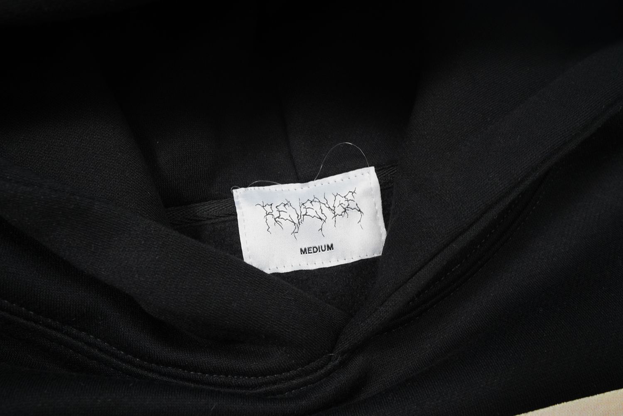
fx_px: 606
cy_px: 208
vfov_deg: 37.9
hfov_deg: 54.4
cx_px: 312
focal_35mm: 35
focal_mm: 35
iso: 1600
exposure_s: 1/100
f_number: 10
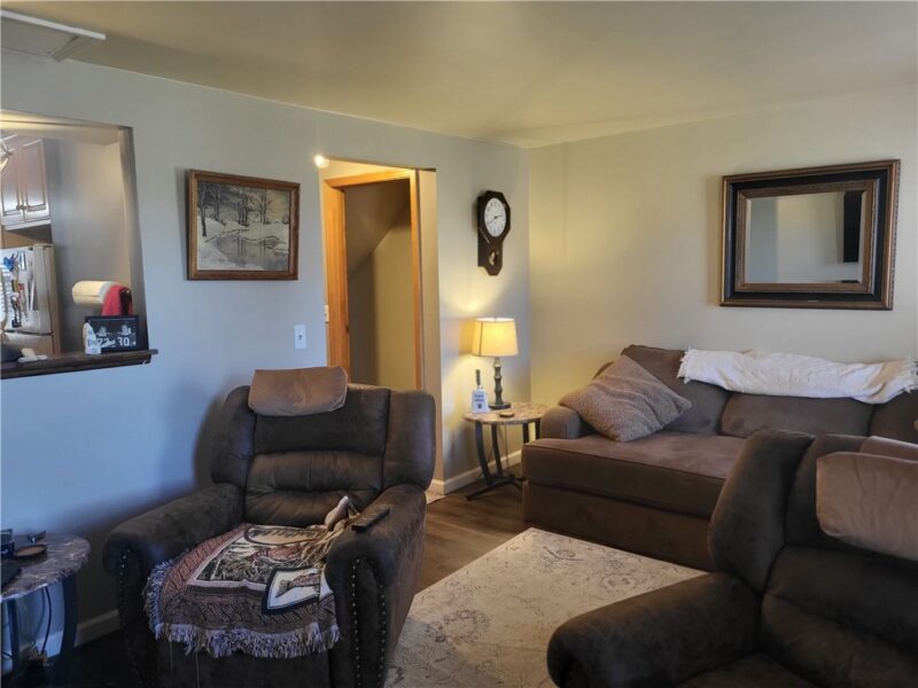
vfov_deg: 53.1
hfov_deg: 67.3
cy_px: 344
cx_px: 459
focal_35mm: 26
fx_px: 690
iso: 200
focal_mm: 5.4
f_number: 1.8
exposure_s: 1/60
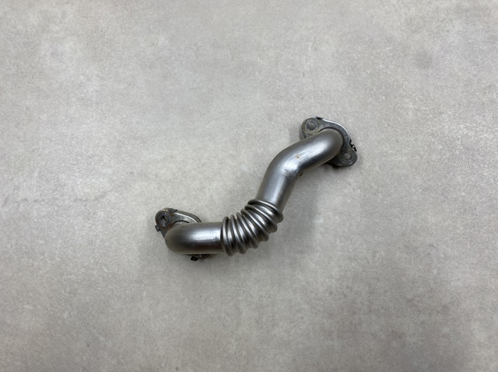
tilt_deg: -82.8
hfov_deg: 67.3
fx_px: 374
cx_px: 249
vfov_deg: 53.0
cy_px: 186
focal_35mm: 26
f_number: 1.8
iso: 32
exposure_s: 1/217
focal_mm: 4.25
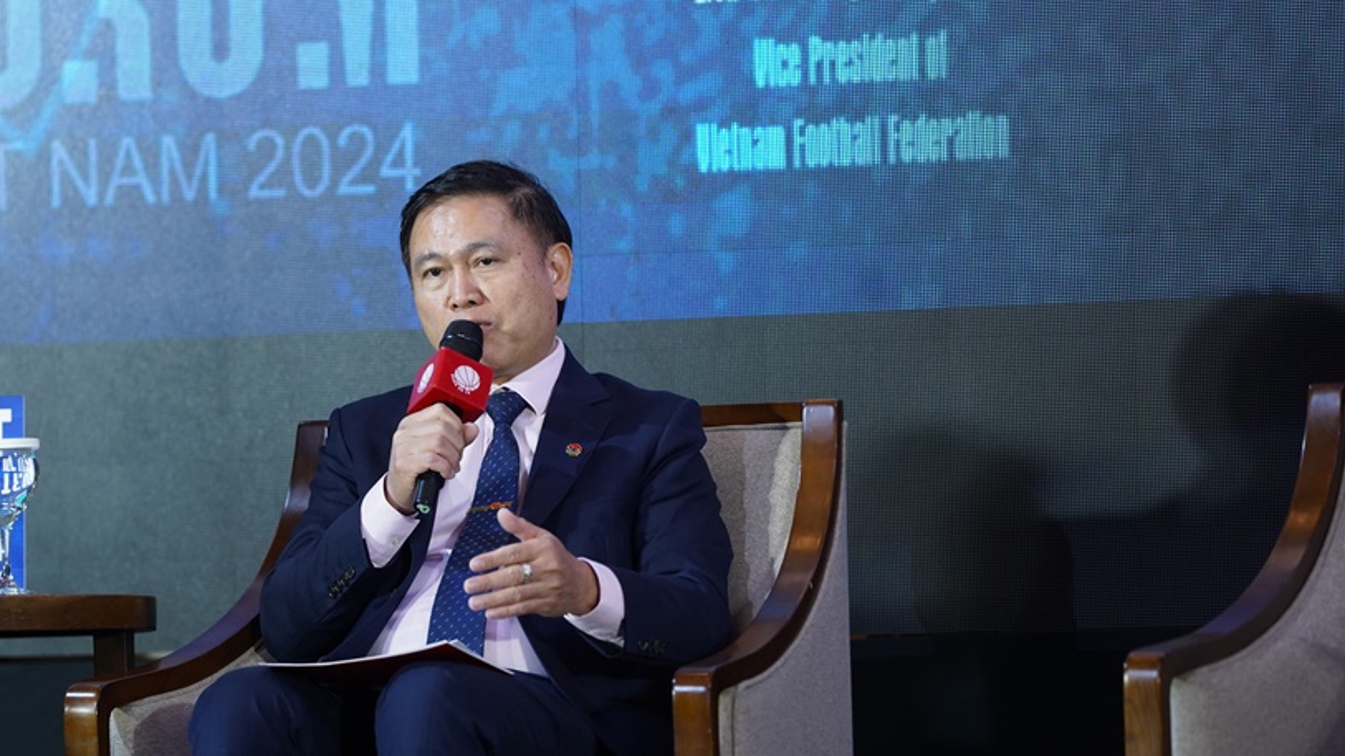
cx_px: 609
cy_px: 352
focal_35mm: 232
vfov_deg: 5.2
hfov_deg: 9.3
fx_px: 8273
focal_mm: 200
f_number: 4
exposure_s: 1/250
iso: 2000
──────────
**PROBLEM STATEMENT:** None of the pictures should appear; copy the rest of the material above exactly.

**WRITTEN REPLY:**
fx_px: 606
cy_px: 208
vfov_deg: 37.9
hfov_deg: 54.4
cx_px: 312
focal_35mm: 35
focal_mm: 35
iso: 1600
exposure_s: 1/100
f_number: 10
vfov_deg: 53.1
hfov_deg: 67.3
cy_px: 344
cx_px: 459
focal_35mm: 26
fx_px: 690
iso: 200
focal_mm: 5.4
f_number: 1.8
exposure_s: 1/60
tilt_deg: -82.8
hfov_deg: 67.3
fx_px: 374
cx_px: 249
vfov_deg: 53.0
cy_px: 186
focal_35mm: 26
f_number: 1.8
iso: 32
exposure_s: 1/217
focal_mm: 4.25
cx_px: 609
cy_px: 352
focal_35mm: 232
vfov_deg: 5.2
hfov_deg: 9.3
fx_px: 8273
focal_mm: 200
f_number: 4
exposure_s: 1/250
iso: 2000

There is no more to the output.